Jarvis then apparently excuses the privacy fears of our brave new online world, the book notes, by way of a bad analogy:

At best, Public Parts is a reminder that when any new technology is introduced -- be it the growing social capabilities of the Internet or the movable type of the printing press -- the immediate reaction is often fear. Jarvis points out that the earliest books were riddled with errors. These printed mistakes could suddenly spread widely and therefore they were considered to be more dangerous to society.
Jarvis' claim that errors are OK because "early books were riddled with errors"? What bullshit. Errors improved. People came to expect better.

Let's try this at the Challenger hearings.

Well, Dr. Feynmann, it's OK for O-rings today to be brittle in cold weather because early ones were.

Now, that said, Jarvis is actually apparently analogizing from errors in early books to worries about any new technology. And, it's a crappy analogy. For one thing, errors had little to do with the "fear" of the new technology. Second, books didn't affect privacy circa 1500.

Those of us concerned about privacy expect it to get better in the future. We don't expect excuse-making instead, or claims we should flaunt ourselves online.

And that's key to the "meat" of the book, per CNN. If you're in a "secure" place financially and socially, like Jarvis, you can be more of an online "exhibitionist" than otherwise.

If you're a person worried about what your employer might see you writing on Facebook or Google+, or blogging, you'd like more privacy.

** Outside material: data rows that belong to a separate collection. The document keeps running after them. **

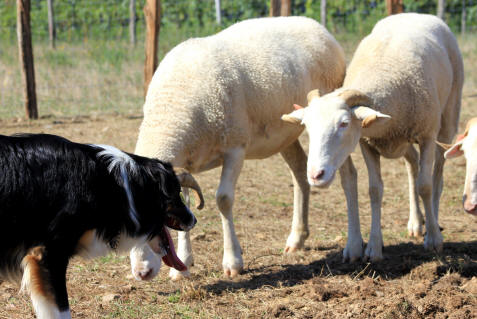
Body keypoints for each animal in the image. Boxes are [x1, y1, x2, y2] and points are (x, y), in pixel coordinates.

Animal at [132, 16, 344, 280]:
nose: (141, 273)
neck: (172, 107)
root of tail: (316, 25)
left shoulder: (235, 148)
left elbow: (223, 199)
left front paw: (233, 262)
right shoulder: (185, 163)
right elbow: (187, 204)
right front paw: (183, 266)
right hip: (285, 134)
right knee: (299, 172)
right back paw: (296, 239)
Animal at [280, 12, 462, 262]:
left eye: (344, 123)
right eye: (307, 126)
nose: (316, 175)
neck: (385, 72)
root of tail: (414, 14)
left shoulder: (426, 134)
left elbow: (425, 186)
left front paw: (434, 240)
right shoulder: (368, 143)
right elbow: (374, 190)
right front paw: (374, 247)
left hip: (446, 119)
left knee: (437, 175)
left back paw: (431, 223)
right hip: (401, 141)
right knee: (413, 165)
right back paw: (416, 222)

If you're a person worried about telecommunications laws and the government forcing such private entities to turn over information, you'd definitely like more privacy. (Maybe TSA, reading about Jarvis, will give his cancer-treatment-treated prostate an extra fondling next time he flies.)

Anyway, I read one Jarvis book; that's enough to last me three or four lifetimes.

May 14, 2011

Google creating a #fail?

Google may be right, to some degree at least, about the "torture" of Windows-based computing.

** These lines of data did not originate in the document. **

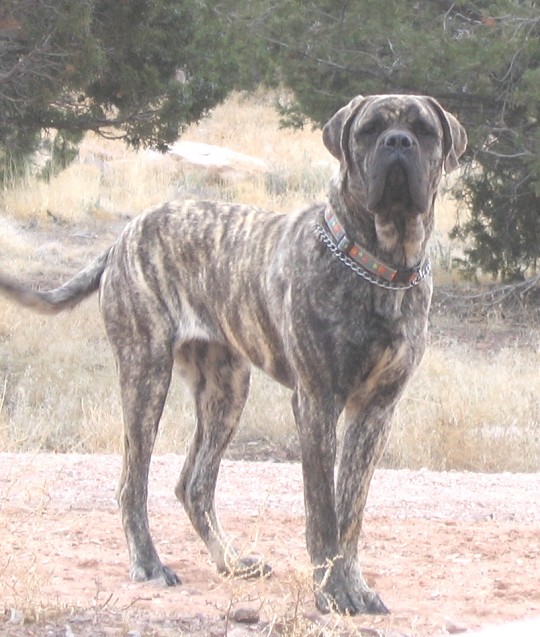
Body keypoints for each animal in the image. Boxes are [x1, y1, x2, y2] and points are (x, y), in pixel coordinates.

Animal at [0, 93, 464, 612]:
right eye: (369, 130)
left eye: (423, 130)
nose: (398, 143)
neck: (380, 263)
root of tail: (124, 235)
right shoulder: (317, 402)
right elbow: (322, 511)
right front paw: (330, 591)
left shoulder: (376, 411)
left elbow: (350, 514)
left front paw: (354, 585)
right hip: (146, 376)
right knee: (132, 484)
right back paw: (149, 563)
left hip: (226, 390)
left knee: (194, 483)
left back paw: (231, 563)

But, I'm with Computerworld's thoughts: a "locked" (as in locked like an iPhone is locked), cloud-based laptop ain't the answer.

The website notes that (as "jailbroken" iPhones show) people want control over their Internet devices. It also notes Chrome as a browser still falls short of Firefox in some ways. Finally, the website also notes, cloud-based computing WILL have various issues in the future, though it doesn't specifically talk about security breaches.
The Internet itself can't be trusted to handle 100% of our computing needs.

Google's own Blogger service went down for more than 24 hours this week. To restore service, Google rolled back to an older, backed-up version, which didn't include 30 hours of blog posts for Google's millions of users. As I was writing this column, Google was working to restore the lost posts.

Such disruptions happen all the time, even for cloud-based services that are supposed to be bulletproof. Amazon's EC2 website hosting service -- which exists to provide fail-safe, totally reliable hosting -- experiences catastrophic outages. The most recent outage occurred in April. The glitch took down Foursquare, Reddit, Quora and other major services. It took Amazon four days -- four days! -- to return service to normal.
The final question is, what if Google bails on this?

Thanks, Big Bad G, but I'll pass.

Cloud computing is great, but only in combination with "regular" computing. The only reliable way to manage data is to store and back up locally, and also to the cloud.